**Saved entries**
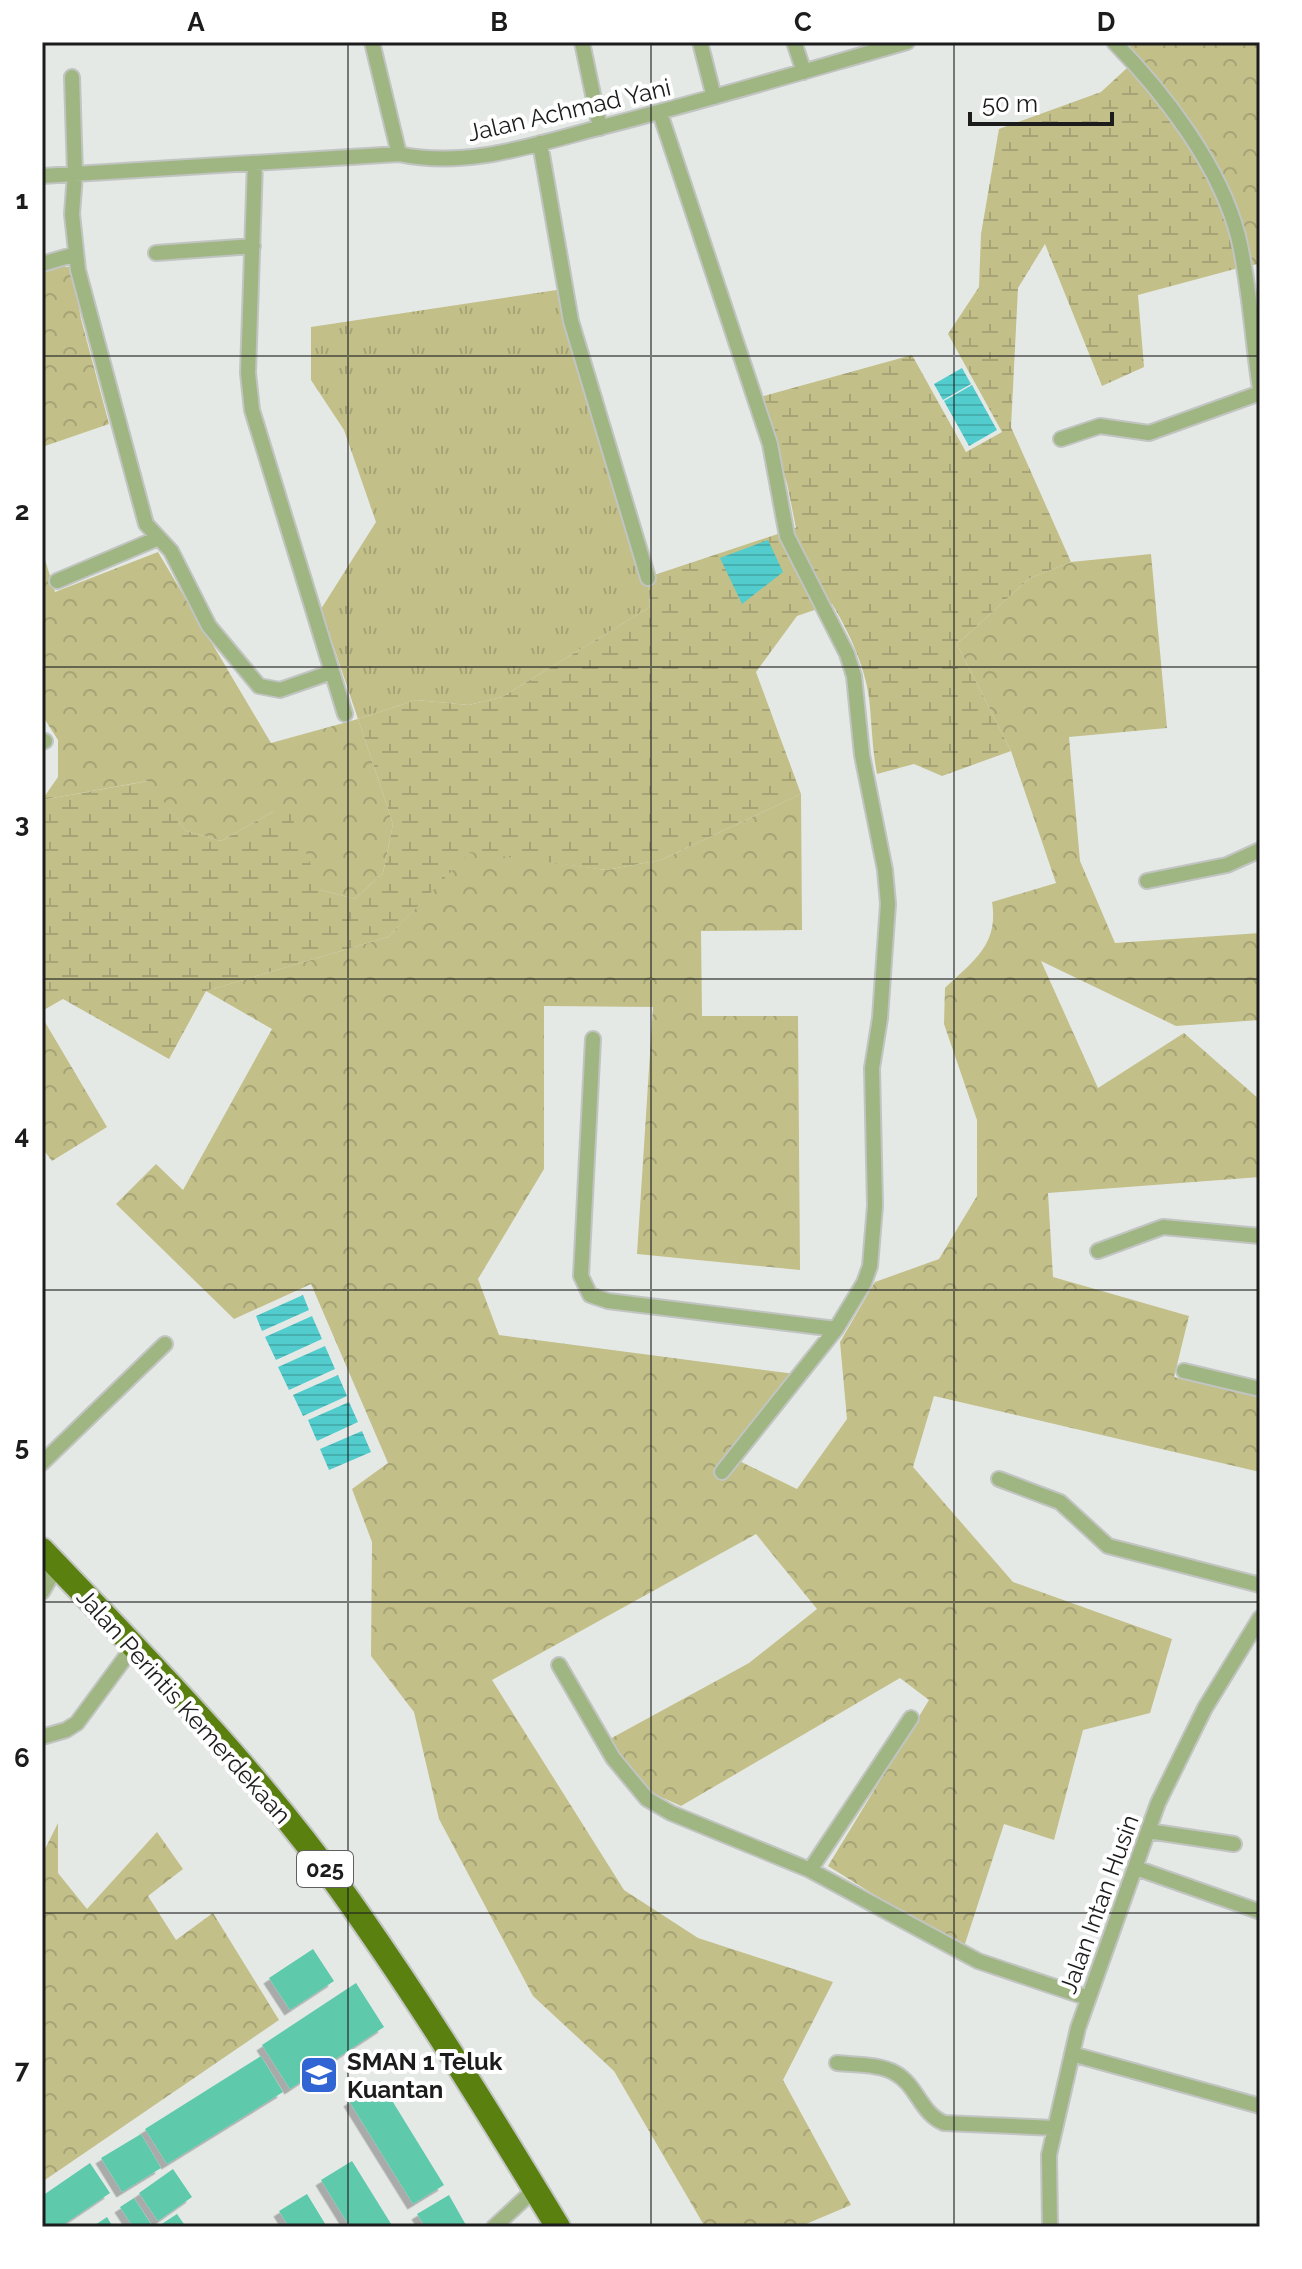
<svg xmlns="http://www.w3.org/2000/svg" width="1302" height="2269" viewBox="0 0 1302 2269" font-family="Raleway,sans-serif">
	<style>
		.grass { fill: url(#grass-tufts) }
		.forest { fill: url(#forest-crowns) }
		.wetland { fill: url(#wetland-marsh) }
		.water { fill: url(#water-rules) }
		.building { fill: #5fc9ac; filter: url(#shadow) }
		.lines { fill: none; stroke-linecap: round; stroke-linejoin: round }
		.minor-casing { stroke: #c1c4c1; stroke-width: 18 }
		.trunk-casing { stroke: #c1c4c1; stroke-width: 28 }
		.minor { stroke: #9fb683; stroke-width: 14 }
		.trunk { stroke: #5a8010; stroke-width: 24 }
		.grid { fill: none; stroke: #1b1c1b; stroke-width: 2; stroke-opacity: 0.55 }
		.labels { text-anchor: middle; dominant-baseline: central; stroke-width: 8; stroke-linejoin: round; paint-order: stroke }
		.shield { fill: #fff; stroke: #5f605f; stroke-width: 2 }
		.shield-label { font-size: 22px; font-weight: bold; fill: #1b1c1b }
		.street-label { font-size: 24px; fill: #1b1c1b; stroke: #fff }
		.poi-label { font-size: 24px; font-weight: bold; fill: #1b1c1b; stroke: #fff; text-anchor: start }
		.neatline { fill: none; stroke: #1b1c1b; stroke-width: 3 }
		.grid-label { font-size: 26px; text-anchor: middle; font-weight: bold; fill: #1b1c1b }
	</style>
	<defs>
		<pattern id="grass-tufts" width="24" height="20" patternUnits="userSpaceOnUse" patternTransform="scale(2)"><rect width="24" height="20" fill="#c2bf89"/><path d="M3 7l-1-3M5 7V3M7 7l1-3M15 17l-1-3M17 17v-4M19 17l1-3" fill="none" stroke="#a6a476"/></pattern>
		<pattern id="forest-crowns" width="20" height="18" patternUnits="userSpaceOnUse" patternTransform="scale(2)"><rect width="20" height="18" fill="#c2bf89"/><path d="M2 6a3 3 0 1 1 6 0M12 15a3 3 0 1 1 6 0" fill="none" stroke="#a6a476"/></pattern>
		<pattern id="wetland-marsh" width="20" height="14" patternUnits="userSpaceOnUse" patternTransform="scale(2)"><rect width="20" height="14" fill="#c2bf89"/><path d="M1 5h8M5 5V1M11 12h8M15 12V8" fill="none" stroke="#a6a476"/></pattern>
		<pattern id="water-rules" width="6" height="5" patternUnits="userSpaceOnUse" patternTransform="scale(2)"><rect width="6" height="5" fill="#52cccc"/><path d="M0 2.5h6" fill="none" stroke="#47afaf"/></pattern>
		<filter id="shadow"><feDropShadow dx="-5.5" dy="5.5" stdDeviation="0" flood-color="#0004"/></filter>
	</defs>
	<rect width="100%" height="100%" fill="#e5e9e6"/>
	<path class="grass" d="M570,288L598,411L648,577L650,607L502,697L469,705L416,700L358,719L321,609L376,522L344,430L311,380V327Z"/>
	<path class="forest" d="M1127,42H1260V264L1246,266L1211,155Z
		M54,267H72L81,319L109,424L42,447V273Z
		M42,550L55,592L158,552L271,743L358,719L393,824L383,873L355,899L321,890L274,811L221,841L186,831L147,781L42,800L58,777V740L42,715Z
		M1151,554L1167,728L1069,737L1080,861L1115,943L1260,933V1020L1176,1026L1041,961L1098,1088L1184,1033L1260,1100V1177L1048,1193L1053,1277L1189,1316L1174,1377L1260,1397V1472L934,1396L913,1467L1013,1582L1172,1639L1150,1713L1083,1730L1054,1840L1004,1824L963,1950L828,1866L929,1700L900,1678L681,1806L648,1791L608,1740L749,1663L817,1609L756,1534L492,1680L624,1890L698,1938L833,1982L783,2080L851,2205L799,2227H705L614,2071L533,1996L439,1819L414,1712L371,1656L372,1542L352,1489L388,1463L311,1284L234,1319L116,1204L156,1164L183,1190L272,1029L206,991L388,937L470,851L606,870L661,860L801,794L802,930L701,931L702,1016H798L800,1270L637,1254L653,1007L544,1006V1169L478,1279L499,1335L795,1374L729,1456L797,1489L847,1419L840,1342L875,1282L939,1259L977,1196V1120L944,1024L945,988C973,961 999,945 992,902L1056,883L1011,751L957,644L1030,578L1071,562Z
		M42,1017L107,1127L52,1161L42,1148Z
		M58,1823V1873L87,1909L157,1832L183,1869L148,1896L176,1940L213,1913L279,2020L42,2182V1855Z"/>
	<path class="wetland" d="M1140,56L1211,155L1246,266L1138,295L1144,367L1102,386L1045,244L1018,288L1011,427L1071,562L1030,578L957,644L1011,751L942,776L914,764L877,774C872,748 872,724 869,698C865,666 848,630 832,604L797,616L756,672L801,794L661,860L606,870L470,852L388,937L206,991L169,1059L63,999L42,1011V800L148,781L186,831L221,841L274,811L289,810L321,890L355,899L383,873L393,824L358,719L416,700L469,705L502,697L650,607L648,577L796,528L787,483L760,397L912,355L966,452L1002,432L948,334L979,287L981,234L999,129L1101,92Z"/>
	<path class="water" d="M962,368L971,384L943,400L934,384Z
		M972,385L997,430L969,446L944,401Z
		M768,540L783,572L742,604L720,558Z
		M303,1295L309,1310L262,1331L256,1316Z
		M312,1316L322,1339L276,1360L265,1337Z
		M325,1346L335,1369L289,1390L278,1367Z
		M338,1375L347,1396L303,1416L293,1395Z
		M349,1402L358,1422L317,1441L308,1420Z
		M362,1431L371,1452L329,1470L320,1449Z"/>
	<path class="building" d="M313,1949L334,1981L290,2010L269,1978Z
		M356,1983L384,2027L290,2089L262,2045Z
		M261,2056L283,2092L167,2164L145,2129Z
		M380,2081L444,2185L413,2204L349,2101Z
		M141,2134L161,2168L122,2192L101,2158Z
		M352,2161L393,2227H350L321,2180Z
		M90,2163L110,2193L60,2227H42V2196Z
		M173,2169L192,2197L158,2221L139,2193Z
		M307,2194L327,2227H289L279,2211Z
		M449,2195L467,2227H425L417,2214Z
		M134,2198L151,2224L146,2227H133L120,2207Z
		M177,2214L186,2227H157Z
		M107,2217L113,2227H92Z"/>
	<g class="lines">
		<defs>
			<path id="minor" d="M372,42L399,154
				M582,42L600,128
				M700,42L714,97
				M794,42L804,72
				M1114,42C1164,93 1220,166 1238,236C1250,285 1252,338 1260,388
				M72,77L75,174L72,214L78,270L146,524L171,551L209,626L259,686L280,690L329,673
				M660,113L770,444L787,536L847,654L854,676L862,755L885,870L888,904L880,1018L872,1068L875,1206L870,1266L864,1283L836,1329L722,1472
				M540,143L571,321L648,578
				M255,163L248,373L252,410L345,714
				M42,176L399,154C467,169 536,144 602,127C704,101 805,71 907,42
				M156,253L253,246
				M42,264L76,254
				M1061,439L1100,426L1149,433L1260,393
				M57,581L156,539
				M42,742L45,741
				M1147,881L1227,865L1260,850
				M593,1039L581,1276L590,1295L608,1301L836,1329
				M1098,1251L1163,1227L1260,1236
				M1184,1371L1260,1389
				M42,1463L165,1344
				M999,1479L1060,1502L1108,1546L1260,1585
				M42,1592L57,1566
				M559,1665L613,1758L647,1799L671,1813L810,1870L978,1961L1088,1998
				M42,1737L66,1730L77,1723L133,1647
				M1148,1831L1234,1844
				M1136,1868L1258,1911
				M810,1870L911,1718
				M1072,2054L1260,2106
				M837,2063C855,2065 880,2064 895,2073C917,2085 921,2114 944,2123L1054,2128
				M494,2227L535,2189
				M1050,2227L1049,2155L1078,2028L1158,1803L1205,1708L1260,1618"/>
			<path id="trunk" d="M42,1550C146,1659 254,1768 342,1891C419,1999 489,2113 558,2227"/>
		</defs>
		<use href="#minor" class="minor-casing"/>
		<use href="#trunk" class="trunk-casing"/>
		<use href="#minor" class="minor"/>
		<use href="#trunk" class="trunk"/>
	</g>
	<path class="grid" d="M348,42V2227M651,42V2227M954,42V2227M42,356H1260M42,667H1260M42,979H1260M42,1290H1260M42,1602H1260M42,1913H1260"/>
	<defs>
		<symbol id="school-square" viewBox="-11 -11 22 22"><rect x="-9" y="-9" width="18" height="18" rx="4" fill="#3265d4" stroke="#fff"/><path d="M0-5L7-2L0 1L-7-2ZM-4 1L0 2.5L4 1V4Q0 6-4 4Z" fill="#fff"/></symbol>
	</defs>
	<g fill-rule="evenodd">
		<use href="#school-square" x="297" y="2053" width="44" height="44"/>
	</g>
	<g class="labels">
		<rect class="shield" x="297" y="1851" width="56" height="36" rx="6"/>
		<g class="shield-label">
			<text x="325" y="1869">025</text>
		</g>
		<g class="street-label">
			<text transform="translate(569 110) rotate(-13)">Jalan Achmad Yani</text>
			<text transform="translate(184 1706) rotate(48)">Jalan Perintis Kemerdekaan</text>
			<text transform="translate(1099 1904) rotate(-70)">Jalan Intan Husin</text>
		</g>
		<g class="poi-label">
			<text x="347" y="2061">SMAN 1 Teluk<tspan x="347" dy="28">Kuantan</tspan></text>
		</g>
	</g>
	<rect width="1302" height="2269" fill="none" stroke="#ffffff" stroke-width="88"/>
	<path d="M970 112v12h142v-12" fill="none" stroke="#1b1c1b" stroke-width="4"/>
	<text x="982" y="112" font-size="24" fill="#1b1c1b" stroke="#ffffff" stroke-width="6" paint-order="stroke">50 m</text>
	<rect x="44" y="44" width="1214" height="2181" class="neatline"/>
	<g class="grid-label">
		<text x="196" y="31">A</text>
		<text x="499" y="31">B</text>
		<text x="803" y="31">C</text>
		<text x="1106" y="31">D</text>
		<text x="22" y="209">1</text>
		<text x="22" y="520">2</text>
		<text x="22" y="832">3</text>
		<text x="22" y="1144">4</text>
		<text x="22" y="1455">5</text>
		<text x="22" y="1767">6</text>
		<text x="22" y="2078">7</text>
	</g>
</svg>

...

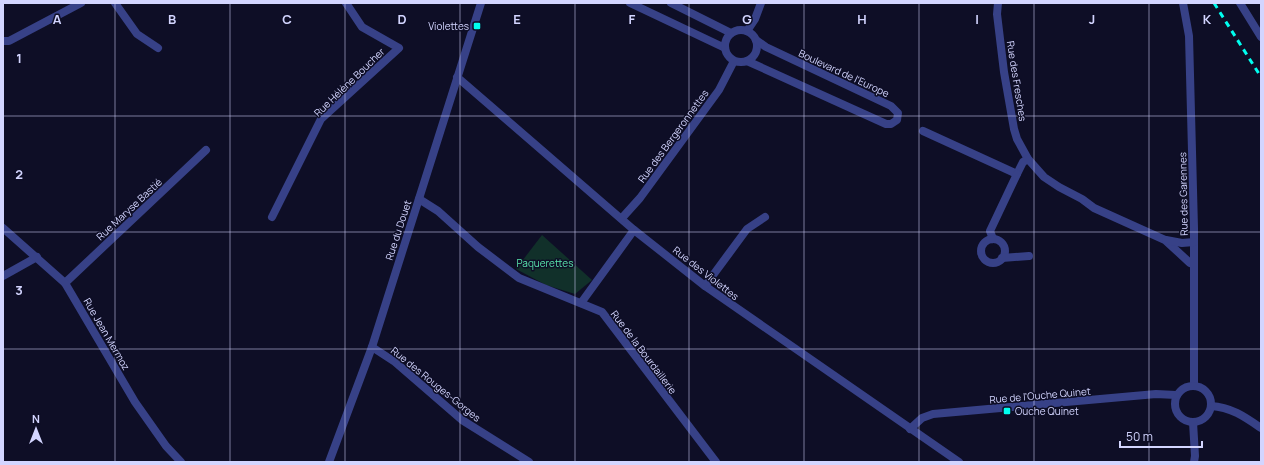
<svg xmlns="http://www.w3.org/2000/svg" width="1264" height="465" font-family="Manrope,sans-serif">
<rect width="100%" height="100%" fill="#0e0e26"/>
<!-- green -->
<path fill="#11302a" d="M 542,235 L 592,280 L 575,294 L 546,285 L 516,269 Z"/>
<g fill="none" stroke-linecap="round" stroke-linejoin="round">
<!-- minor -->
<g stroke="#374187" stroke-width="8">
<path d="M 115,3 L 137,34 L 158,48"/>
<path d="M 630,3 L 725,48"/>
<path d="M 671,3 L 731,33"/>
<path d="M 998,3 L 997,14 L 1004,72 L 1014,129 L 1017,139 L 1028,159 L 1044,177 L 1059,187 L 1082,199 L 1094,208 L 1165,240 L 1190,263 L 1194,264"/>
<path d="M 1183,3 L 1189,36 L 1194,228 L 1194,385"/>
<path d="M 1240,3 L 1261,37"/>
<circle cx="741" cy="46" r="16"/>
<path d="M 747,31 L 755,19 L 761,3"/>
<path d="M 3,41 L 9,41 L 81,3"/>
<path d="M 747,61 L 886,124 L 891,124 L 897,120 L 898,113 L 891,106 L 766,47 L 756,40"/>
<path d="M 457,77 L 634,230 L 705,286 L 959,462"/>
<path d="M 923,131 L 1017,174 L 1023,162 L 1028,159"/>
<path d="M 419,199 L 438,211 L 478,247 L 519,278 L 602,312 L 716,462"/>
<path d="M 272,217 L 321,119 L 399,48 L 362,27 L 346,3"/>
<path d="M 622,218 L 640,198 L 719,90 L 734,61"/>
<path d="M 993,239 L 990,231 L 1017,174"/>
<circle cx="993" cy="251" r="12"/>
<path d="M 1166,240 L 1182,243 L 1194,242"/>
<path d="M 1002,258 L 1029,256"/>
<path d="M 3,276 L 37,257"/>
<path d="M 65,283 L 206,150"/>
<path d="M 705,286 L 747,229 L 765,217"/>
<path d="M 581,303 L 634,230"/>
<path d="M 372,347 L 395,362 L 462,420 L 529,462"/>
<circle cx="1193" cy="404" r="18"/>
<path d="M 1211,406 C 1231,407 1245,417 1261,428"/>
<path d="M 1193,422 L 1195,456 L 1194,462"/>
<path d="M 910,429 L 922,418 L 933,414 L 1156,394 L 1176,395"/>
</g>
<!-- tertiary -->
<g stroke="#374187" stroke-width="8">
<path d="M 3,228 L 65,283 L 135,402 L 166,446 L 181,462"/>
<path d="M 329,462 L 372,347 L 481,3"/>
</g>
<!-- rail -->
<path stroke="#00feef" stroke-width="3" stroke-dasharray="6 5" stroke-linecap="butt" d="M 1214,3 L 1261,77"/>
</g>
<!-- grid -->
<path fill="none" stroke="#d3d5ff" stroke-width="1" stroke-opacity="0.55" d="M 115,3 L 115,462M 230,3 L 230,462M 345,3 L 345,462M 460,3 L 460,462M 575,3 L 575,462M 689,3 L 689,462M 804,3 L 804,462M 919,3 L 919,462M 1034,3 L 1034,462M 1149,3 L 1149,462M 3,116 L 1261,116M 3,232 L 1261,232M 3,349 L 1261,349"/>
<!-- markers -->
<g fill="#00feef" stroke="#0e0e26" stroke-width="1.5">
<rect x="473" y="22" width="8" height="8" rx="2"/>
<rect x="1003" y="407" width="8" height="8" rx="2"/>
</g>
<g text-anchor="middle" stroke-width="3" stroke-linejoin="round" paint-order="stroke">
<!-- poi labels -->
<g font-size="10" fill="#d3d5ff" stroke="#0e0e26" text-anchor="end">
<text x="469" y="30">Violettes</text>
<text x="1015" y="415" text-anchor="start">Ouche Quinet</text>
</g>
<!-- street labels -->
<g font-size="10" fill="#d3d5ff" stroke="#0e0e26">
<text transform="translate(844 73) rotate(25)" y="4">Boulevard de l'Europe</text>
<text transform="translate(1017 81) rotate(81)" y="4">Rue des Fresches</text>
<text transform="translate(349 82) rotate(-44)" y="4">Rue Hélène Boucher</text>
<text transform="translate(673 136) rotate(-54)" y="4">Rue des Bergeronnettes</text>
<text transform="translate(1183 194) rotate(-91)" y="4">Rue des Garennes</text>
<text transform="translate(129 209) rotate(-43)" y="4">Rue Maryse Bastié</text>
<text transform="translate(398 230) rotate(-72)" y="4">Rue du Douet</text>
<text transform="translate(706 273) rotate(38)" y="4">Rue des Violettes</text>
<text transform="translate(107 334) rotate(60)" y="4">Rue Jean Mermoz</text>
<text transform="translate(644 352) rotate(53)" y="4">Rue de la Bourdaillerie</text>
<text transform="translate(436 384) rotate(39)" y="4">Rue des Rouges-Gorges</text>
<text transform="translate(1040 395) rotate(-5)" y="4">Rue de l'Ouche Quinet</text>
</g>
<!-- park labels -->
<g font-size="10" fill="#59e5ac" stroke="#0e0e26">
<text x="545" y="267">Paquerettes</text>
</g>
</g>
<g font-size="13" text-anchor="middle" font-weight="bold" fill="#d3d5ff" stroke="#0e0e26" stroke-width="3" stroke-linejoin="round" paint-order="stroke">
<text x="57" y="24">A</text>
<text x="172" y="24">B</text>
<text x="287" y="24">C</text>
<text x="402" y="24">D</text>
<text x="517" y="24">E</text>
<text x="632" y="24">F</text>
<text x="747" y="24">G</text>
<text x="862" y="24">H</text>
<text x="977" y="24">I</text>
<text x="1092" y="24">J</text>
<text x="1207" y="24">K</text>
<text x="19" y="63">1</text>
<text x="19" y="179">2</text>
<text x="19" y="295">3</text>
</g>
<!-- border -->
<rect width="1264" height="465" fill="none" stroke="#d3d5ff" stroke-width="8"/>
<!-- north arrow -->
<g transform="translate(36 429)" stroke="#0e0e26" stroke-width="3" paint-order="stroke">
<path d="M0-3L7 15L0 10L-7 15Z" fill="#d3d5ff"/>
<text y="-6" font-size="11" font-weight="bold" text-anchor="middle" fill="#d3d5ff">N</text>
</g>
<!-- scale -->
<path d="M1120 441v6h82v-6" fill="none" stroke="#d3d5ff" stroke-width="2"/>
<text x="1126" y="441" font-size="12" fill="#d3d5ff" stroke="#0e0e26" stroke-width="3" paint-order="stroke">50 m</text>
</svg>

**Exercise requirements**
Scan the entries above for the line containing "<!-- markers -->", and copy it and all lines after it exactly, down to and including the line containing "<!-- poi labels -->".

**Result for this task**
<!-- markers -->
<g fill="#00feef" stroke="#0e0e26" stroke-width="1.5">
<rect x="473" y="22" width="8" height="8" rx="2"/>
<rect x="1003" y="407" width="8" height="8" rx="2"/>
</g>
<g text-anchor="middle" stroke-width="3" stroke-linejoin="round" paint-order="stroke">
<!-- poi labels -->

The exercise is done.